But there is an obvious opportunity, but you are going to have to go down the market cap spectrum to access it.
Small-cap stocks are historically cheap today.
According to data calculated by Bank of America, small caps have historically traded at a long-term average trailing P/E ratio of 18.3x. Today, they trade at 12.2x.
On a forward P/E basis, small cap stocks typically trade at 15.3x. Today, they trade at 10.8x.
See the chart below for full details.
Historically, the smaller the company, the greater long-term performance.
The below chart with data from 1926 to 2020 shows this pattern nicely.
Source: Carlson Cap
While you could buy the index, for example, the S&P 600 small cap index, through an ETF, I would recommend just picking stocks that look cheap yet have attractive valuations.
I’m going to give you three examples of names that are just too cheap.
Before we get into the names, I want to warn you that these stocks are micro-caps.
The definition of a micro-cap isn’t precise, but I generally define them as stocks with market caps of less than $250 million.
Micro-caps are illiquid and hard to buy. You have to be patient.
When buying a micro-cap, be sure to use a limit (never enter a “market” order!).
All right. With that out of the way, let’s discuss three stocks that are absurdly cheap.
I will go in alphabetical order.
Dirt-Cheap Small-Cap Stock #1: Cipher Pharma (CPHRF)
Cipher is a cheap, Canadian specialty pharma company that has a promising pipeline. Insiders own over 40% of shares outstanding ensuring that incentives are aligned.
Cipher’s biggest product is an acne medication (sold in the U.S. as Absorica and in Canada as Epuris). Canadian sales are growing while U.S. sales are shrinking. However, taken together the business is stable.
But the exciting part of the Cipher story is its pipeline.
It has two drugs progressing to phase III trials. (MOB-015 for nail fungus and Piclidenoson for psoriasis).
These drugs could be worth multiples of the company’s current valuation.
Despite this potential, Cipher trades at just 7x free cash flow or just 4.8x if you back out net cash on Cipher’s balance sheet.

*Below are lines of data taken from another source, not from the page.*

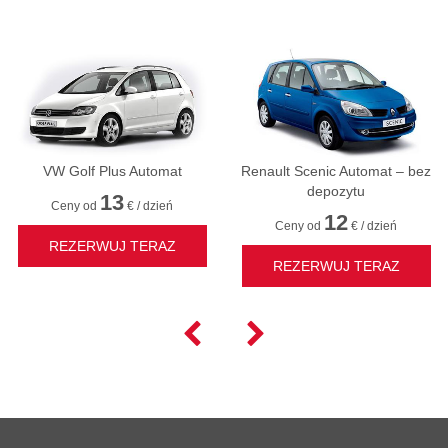
VW Golf Plus Automat
Renault Scenic Automat – bez
depozytu
13
Ceny od
€ / dzień
12
Ceny od
€ / dzień
REZERWUJ TERAZ
REZERWUJ TERAZ

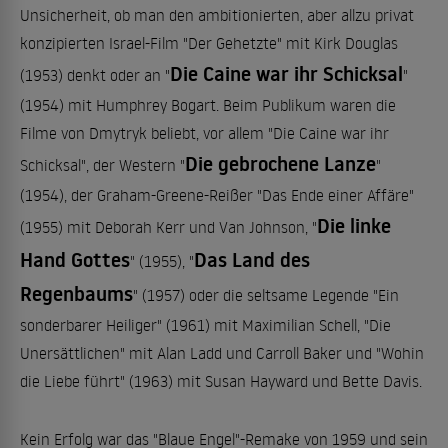
Unsicherheit, ob man den ambitionierten, aber allzu privat
konzipierten Israel-Film "Der Gehetzte" mit Kirk Douglas
Die Caine war ihr Schicksal
(1953) denkt oder an "
"
(1954) mit Humphrey Bogart. Beim Publikum waren die
Filme von Dmytryk beliebt, vor allem "Die Caine war ihr
Die gebrochene Lanze
Schicksal", der Western "
"
(1954), der Graham-Greene-Reißer "Das Ende einer Affäre"
Die linke
(1955) mit Deborah Kerr und Van Johnson, "
Hand Gottes
Das Land des
" (1955), "
Regenbaums
" (1957) oder die seltsame Legende "Ein
sonderbarer Heiliger" (1961) mit Maximilian Schell, "Die
Unersättlichen" mit Alan Ladd und Carroll Baker und "Wohin
die Liebe führt" (1963) mit Susan Hayward und Bette Davis.
Kein Erfolg war das "Blaue Engel"-Remake von 1959 und sein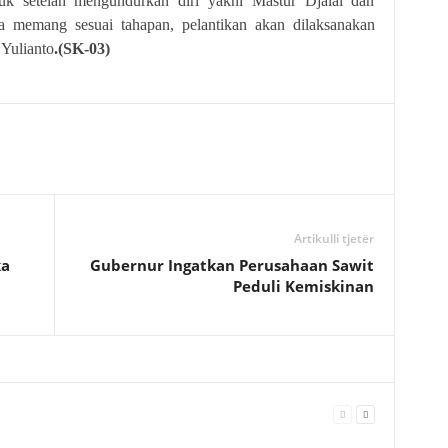
uk setelah mengundurkan diri yakni Mastur Djalal dan
ka memang sesuai tahapan, pelantikan akan dilaksanakan
Yulianto
.(SK-03)
Artikulli tjetër
ka
Gubernur Ingatkan Perusahaan Sawit
Peduli Kemiskinan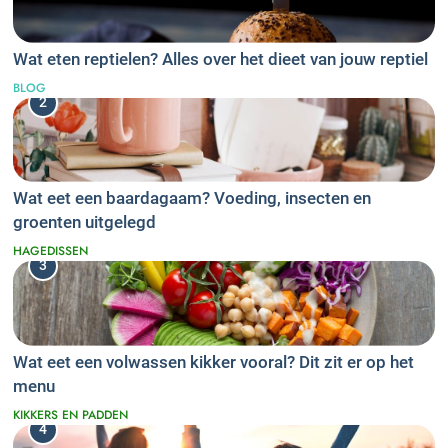
Wat eten reptielen? Alles over het dieet van jouw reptiel
BLOG
2
Wat eet een baardagaam? Voeding, insecten en
groenten uitgelegd
HAGEDISSEN
3
Wat eet een volwassen kikker vooral? Dit zit er op het
menu
KIKKERS EN PADDEN
4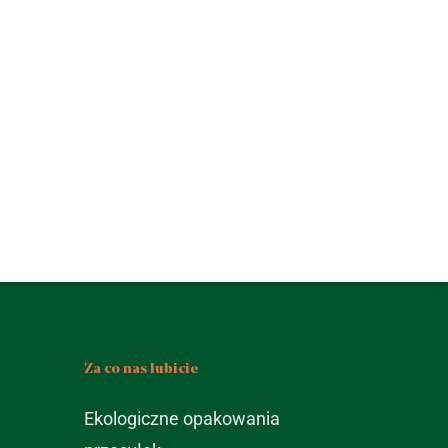
Za co nas lubicie
Ekologiczne opakowania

Dirt-Cheap Small-Cap Stock #2: RediShred (RDCPF)
RediShred is a Canada-based, leading document destruction services company.
Insiders own more than 30% of the company.

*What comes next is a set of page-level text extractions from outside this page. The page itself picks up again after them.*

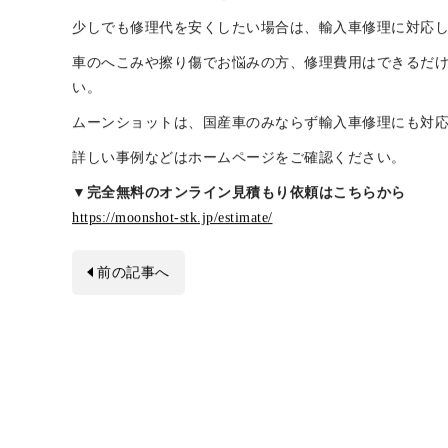
とくに、高級車は特殊な塗装が施されていることも多く
少しでも修理代を安くしたい場合は、輸入車修理に対応
車のへこみや擦り傷でお悩みの方、修理費用はできるだ
い。
ムーンショットは、国産車のみならず輸入車修理にも対
詳しい事例などはホームページをご確認ください。
▼完全無料のオンライン見積もり依頼はこちらから
https://moonshot-stk.jp/estimate/
前の記事へ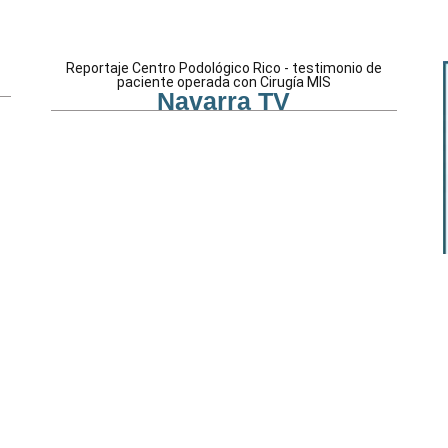
Reportaje Centro Podológico Rico - testimonio de
paciente operada con Cirugía MIS
Navarra TV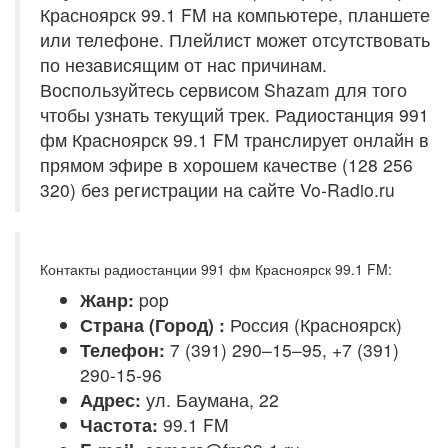
Красноярск 99.1 FM на компьютере, планшете
или телефоне. Плейлист может отсутствовать
по независящим от нас причинам.
Воспользуйтесь сервисом Shazam для того
чтобы узнать текущий трек. Радиостанция 991
фм Красноярск 99.1 FM транслирует онлайн в
прямом эфире в хорошем качестве (128 256
320) без регистрации на сайте Vo-Radio.ru
Контакты радиостанции 991 фм Красноярск 99.1 FM:
Жанр:
pop
Страна (Город) :
Россия (Красноярск)
Телефон:
7 (391) 290–15–95, +7 (391)
290-15-96
Адрес:
ул. Баумана, 22
Частота:
99.1 FM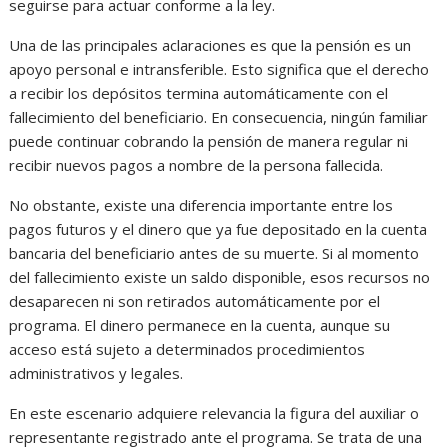
seguirse para actuar conforme a la ley.
Una de las principales aclaraciones es que la pensión es un
apoyo personal e intransferible. Esto significa que el derecho
a recibir los depósitos termina automáticamente con el
fallecimiento del beneficiario. En consecuencia, ningún familiar
puede continuar cobrando la pensión de manera regular ni
recibir nuevos pagos a nombre de la persona fallecida.
No obstante, existe una diferencia importante entre los
pagos futuros y el dinero que ya fue depositado en la cuenta
bancaria del beneficiario antes de su muerte. Si al momento
del fallecimiento existe un saldo disponible, esos recursos no
desaparecen ni son retirados automáticamente por el
programa. El dinero permanece en la cuenta, aunque su
acceso está sujeto a determinados procedimientos
administrativos y legales.
En este escenario adquiere relevancia la figura del auxiliar o
representante registrado ante el programa. Se trata de una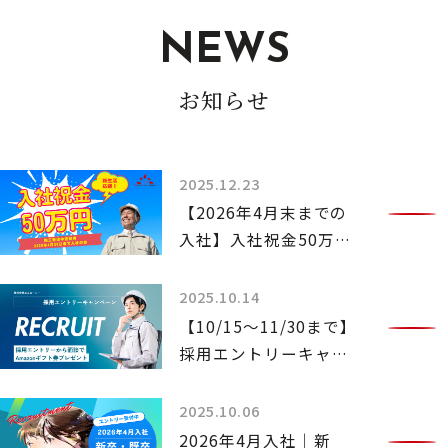
NEWS
お知らせ
2025.12.23
【2026年4月末までの
入社】入社祝金50万円
支給
2025.10.14
【10/15〜11/30まで】
採用エントリーキャン
ペーンを実施いたしま
す
2025.10.06
2026年4月入社｜新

It has grown revenue at a 31% CAGR and EBITDA at an 80% CAGR over the past 10 years through organic and inorganic growth.
Future growth is poised to continue yet the stock trades at just 4.7x annualized EBITDA and 6.7x annualized free cash flow.

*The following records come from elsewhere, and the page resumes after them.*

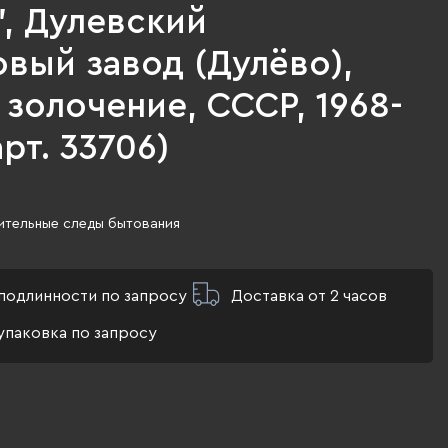
, Дулевский
вый завод (Дулёво),
золочение, СССР, 1968-
(арт. 33706)
ительные следы бытования
подлинности по запросу
Доставка от 2 часов
упаковка по запросу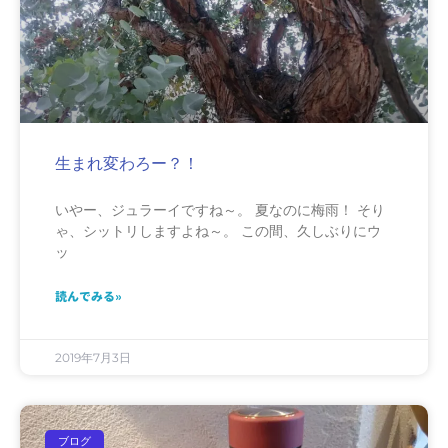
生まれ変わろー？！
いやー、ジュラーイですね～。 夏なのに梅雨！ そり
ゃ、シットリしますよね～。 この間、久しぶりにウ
ッ
読んでみる»
2019年7月3日
ブログ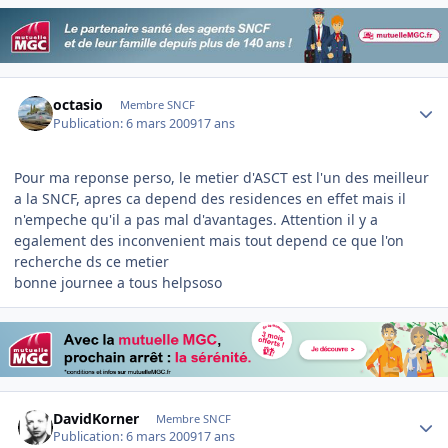
Author stats
octasio
Membre SNCF
Publication:
6 mars 2009
17 ans
Pour ma reponse perso, le metier d'ASCT est l'un des meilleur
a la SNCF, apres ca depend des residences en effet mais il
n'empeche qu'il a pas mal d'avantages. Attention il y a
egalement des inconvenient mais tout depend ce que l'on
recherche ds ce metier
bonne journee a tous helpsoso
Author stats
DavidKorner
Membre SNCF
Publication:
6 mars 2009
17 ans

Dirt-Cheap Small-Cap Stock #3: Zedge, Inc (ZDGE)
Zedge is an app developer that is best known for its Zedge wallpaper and ringtones which are available primarily for Android phones.
Recently, Zedge announced the acquisition of a mobile game called GuruShots. The game is a photography contest game whose users primarily come from iOS.
Management believes strongly that it can increased growth and monetization for GuruShots and drive future upside.
Despite year-to-date revenue and EBITDA growth of 34% and 44%, respectively, Zedge trades at just 2x EBITDA.
This valuation makes no sense.
Management recently announced a share repurchase authorization for 10% of shares outstanding.
In summary, nobody knows when the bear market will end. But history suggests you will do well if you invest in small and micro-cap stocks over the long term, especially given the depressed valuations currently seen in the market.